New York residents may be interested to learn that a New Jersey-based management firm along with its CEO have agreed to pay more than $4 million in order to settle charges after they were accused of being involved in a Ponzi scheme. According to the Securities and Exchange Commission, the firm used new investor money to pay earlier investors.

The SEC’s complaint stated that the firm, Verto Capital Management, raised about $12.5 million to allegedly purchase and sell life insurance policies on the secondary market. The SEC alleged that the firm misrepresented its profitability to investors even though it had actually not been profitable for several years. The funds that were raised were reportedly used to pay earlier investors and the CEO.

It was also alleged that the firm specifically targeted religious investors and told them that the investments were strictly short-term with little risk of default. In order to return the money to investors who were harmed, an SEC Fair Fund will be created. The CEO and the firm will pay about $3,400,000 plus interest. They also agreed to pay a $600,000 penalty.

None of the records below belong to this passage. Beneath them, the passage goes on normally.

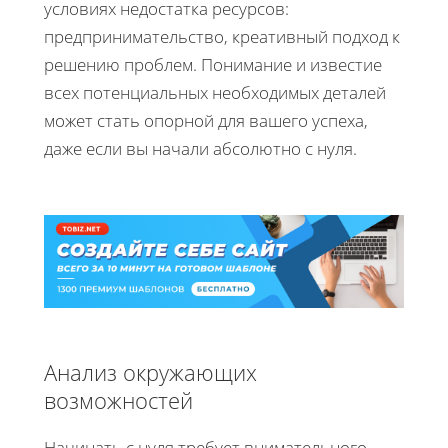
условиях недостатка ресурсов:
предпринимательство, креативный подход к
решению проблем. Понимание и известие
всех потенциальных необходимых деталей
может стать опорной для вашего успеха,
даже если вы начали абсолютно с нуля.
Анализ окружающих
возможностей
Начинать с нуля требует внимательного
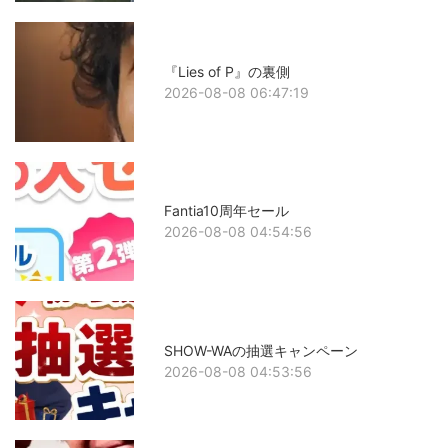
『Lies of P』の裏側
2026-08-08 06:47:19
Fantia10周年セール
2026-08-08 04:54:56
SHOW-WAの抽選キャンペーン
2026-08-08 04:53:56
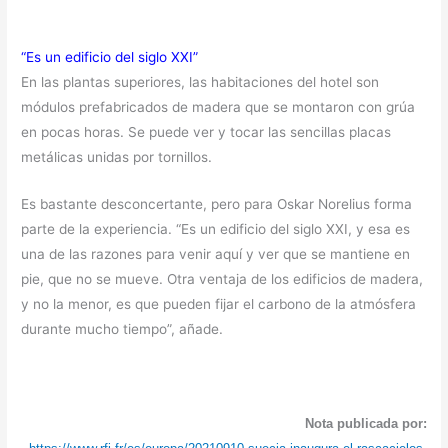
“Es un edificio del siglo XXI”
En las plantas superiores, las habitaciones del hotel son
módulos prefabricados de madera que se montaron con grúa
en pocas horas. Se puede ver y tocar las sencillas placas
metálicas unidas por tornillos.
Es bastante desconcertante, pero para Oskar Norelius forma
parte de la experiencia. “Es un edificio del siglo XXI, y esa es
una de las razones para venir aquí y ver que se mantiene en
pie, que no se mueve. Otra ventaja de los edificios de madera,
y no la menor, es que pueden fijar el carbono de la atmósfera
durante mucho tiempo”, añade.
Nota publicada por:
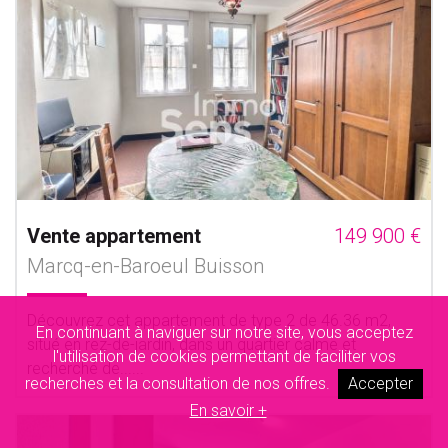
Vente appartement
149 900 €
Marcq-en-Baroeul Buisson
Découvrez cet appartement de type 2 de 46.36 m2,
En continuant à naviguer sur notre site, vous acceptez
situé en rez-de-jardin, dans un quartier calme et
l'utilisation de cookies permettant de faciliter vos
recherché de......
recherches et la consultation de nos offres.
Accepter
En savoir +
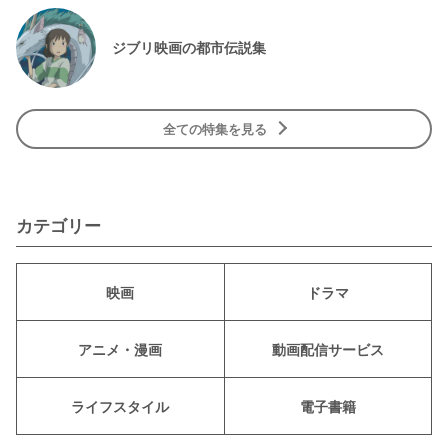
ジブリ映画の都市伝説集
全ての特集を見る
カテゴリー
映画
ドラマ
アニメ・漫画
動画配信サービス
ライフスタイル
電子書籍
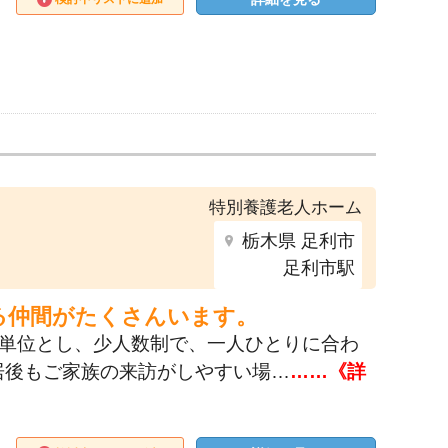
特別養護老人ホーム
栃木県 足利市
足利市駅
る仲間がたくさんいます。
つの単位とし、少人数制で、一人ひとりに合わ
居後もご家族の来訪がしやすい場…
……《詳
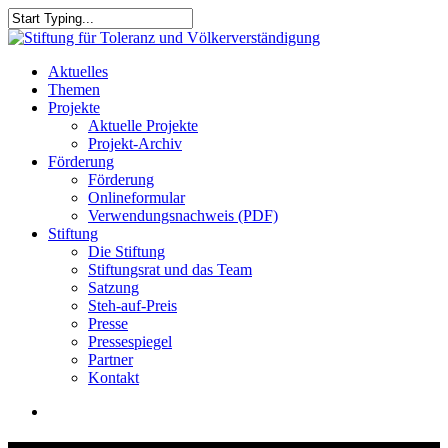
Skip
to
Close
main
Search
content
search
Menu
Aktuelles
Themen
Projekte
Aktuelle Projekte
Projekt-Archiv
Förderung
Förderung
Onlineformular
Verwendungsnachweis (PDF)
Stiftung
Die Stiftung
Stiftungsrat und das Team
Satzung
Steh-auf-Preis
Presse
Pressespiegel
Partner
Kontakt
search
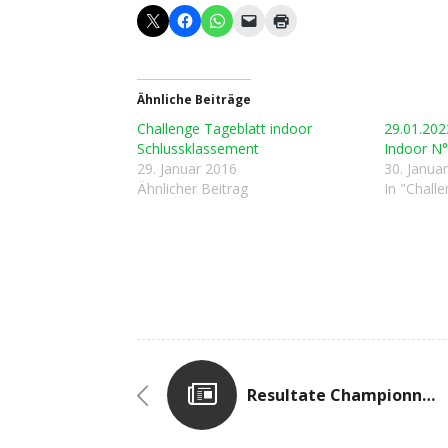
Ähnliche Beiträge
Challenge Tageblatt indoor
29.01.202
Schlussklassement
Indoor N°
29. Januar 2016
30. Janua
Ähnlicher Beitrag
In "Chall
Resultate Championnats Nationaux Indoor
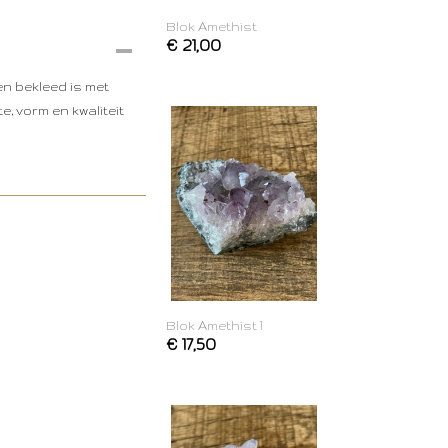
Blok Amethist
€ 21,00
en bekleed is met
, vorm en kwaliteit
Blok Amethist 1
€ 17,50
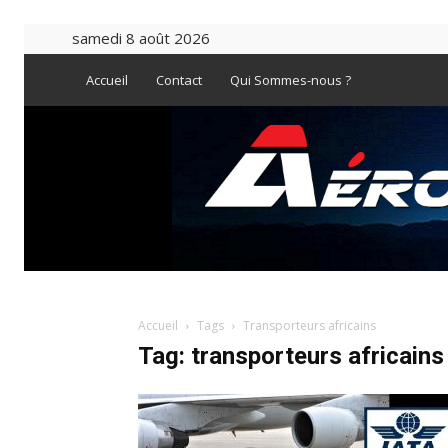
samedi 8 août 2026
Accueil
Contact
Qui Sommes-nous ?
Accueil
Tags
Transporteurs africains
Tag: transporteurs africains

The settlement also means that they did not have to admit to or deny the allegations.

When people are accused of this type of investment fraud, the legal consequences could be particularly harsh if they do not seek appropriate legal representation. If they are convicted, they could be sentenced to prison and be required to pay back the funds that they allegedly took. Accordingly, they might find it advisable to meet with a criminal defense attorney as soon as possible so that a strategy to counter the charges can be constructed.